[TEXT SEGMENT Boundary: Start]

Oberlin Alumni Magazine

Summer-Fall 2010 Vol. 105 No. 4 OAM Home | Oberlin Online



Designing the Future

Design symposium allows students and alumni to dream big, and dream green

Green Dreams fashion show

Wait—what?

A fashion show? At Oberlin?

If you were there—and about 600 students, faculty, staff, alumni, and members of the greater community were there on a mid-April Friday in Finney Chapel—you’d be able to answer the question with, "Yes, but it was an Oberlin fashion show."

In this case, it meant featuring models who eat real food wearing clothes that real people might wear in a nearly surreal show produced by Dr. Albert Bryan—who’s not only not a real doctor, he’s not even a real person.

The event, called Green Dreams, concluded a semester-long program that tasked Oberlin’s Apparel Design Challenge team—a small group of students passionate about design, marketing, and business—with reinventing fashions for the Oberlin College bookstore. Guided by faculty members and alumni, the group conducted market research, generated designs, consulted with professionals, and ultimately produced a collection of original, Oberlin- themed attire.


one of the winning T-shirt
designs, by Karl Orozco ’13

With a live band performing a propulsive version of the Beyoncé and Jay-Z duet "Crazy in Love," models were escorted to the stage by a cluster of green-clad dancers against a green backdrop on which images were projected. This was the students’ creative response to the challenge of devising a runway show without a runway.

[TEXT SEGMENT Boundary: End]
[SUPPLIED INFORMATION Boundary: Start]

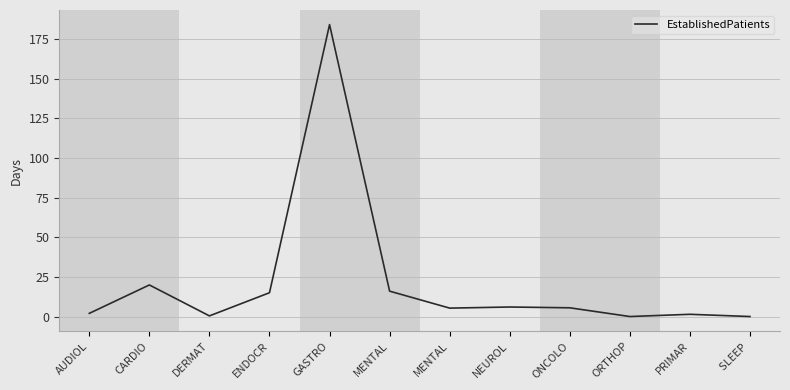

How many lines are shown in the chart?

1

[SUPPLIED INFORMATION Boundary: End]

__JOB ITEM__:
Rewrite the magazine article, beginning at the words "A fashion show?" and stopping after "a real person.", with "mid-April" replaced by "late-April".

__YOUR SOLUTION__:
A fashion show? At Oberlin?

If you were there—and about 600 students, faculty, staff, alumni, and members of the greater community were there on a late-April Friday in Finney Chapel—you’d be able to answer the question with, "Yes, but it was an Oberlin fashion show."

In this case, it meant featuring models who eat real food wearing clothes that real people might wear in a nearly surreal show produced by Dr. Albert Bryan—who’s not only not a real doctor, he’s not even a real person.